You're Not Fooling Anyone, Science!

President Bush said Monday that he believes schools should discuss “intelligent design” alongside evolution when teaching students about the creation of life.

During a round-table interview with reporters from five Texas newspapers, Bush declined to go into detail about his personal views of the origin of life. However, he said students should learn about each explanation, Knight Ridder Newspapers reported.

“I think that part of education is to expose people to different schools of thought,” Bush said. “You’re asking me whether or not people ought to be exposed to different ideas, the answer is yes,” the president said.

Proponents of intelligent design say life on Earth is too complex to have developed through evolution, implying that a higher power must have had a hand in creation.

Blogger's Note: Intelligent design?
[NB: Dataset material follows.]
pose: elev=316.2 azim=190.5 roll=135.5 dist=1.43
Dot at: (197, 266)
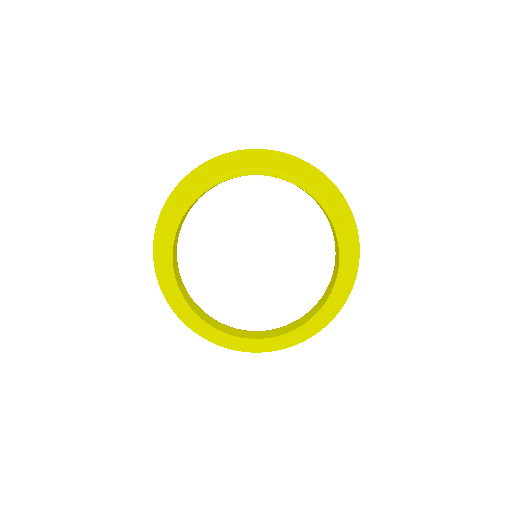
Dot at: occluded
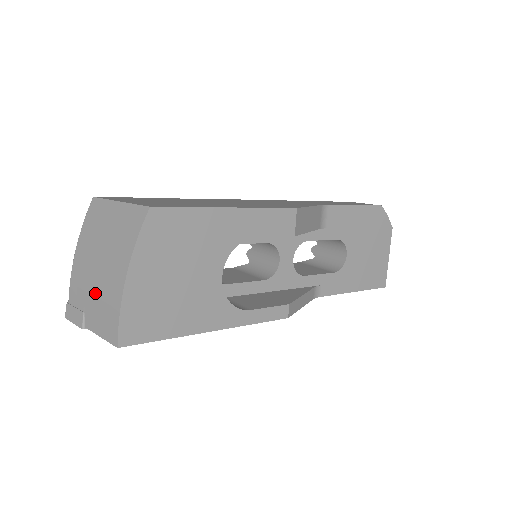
More like intelligence declines.

Sunday, August 21, 2005

Only In America...

A Random Observation

What is it about Jeff Buckley's version of Hallelujah that just strips me right to the core? I swear I could hear that song while frolicking with Orlando Bloom and a box of kittens through a field of over-sized sunflowers and I'd still need to stop and find a box of Kleenex. That song owns me.

Tuesday, August 16, 2005

Shameful

This is why other countries laugh at us, people...

Cheap Laptops Incite Riot


Monday, August 15, 2005

I Coulda Been A Contender

Here's a silly little website that tells who you were in a past life based on your birthday. Ah, the wonders of the Internet...

Past Life Analysis

My results:

I don't know how you feel about it, but you were a female in your last Earthly incarnation. You were born somewhere in the territory of modern Arctic around the year 650. Your profession was that of a warrior, hunter, fisherman or executor of sacrifices.
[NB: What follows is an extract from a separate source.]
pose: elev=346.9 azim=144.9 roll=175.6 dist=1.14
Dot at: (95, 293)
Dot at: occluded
Your brief psychological profile in your past life:
You were a sane, practical person, a materialist with no spiritual consciousness. Your simple wisdom helped the weaker and the poor.

The lesson that your last past life brought to your present incarnation:
You should develop your talent for love, happiness and enthusiasm and you should distribute these feelings to all people.

(so THAT'S why I hate the heat!)

Tuesday, August 09, 2005

Astonishing Facts From Around The Globe #8

  • Sherlock Holmes never once actually said, "Elementary, my dear Watson."
  • Celery actually has negative calories. It takes more calories to eat a piece of celery than the celery has in it to begin with.
  • Bats always turn left when exiting a cave.
  • It's a rule in comic strips that the person on the left always speaks first.
  • United States businesses now spend $21.6 billion annually on deleting and preventing SPAM.
  • Family-friendly G-rated films earn far more money than any other rating, yet only 3% of Hollywood's output is G-rated.
  • 20% of Americans think the sun orbits around the Earth.

Sunday, August 07, 2005

The Most Under-Appreciated Video Game Ever



Friday, August 05, 2005

Film Critic Paul Clinton Makes My Day

"The Dukes of Hazzard" is a prime example of a sad Hollywood habit: taking a popular -- but rather dumb -- TV show and turning it into a totally stupid and meaningless film.

This flick is a car wreck with boobs.

Now, let me just say, if your idea of a good film is a nearly naked Jessica Simpson and completely over-the-top chase scenes, then this movie is for you.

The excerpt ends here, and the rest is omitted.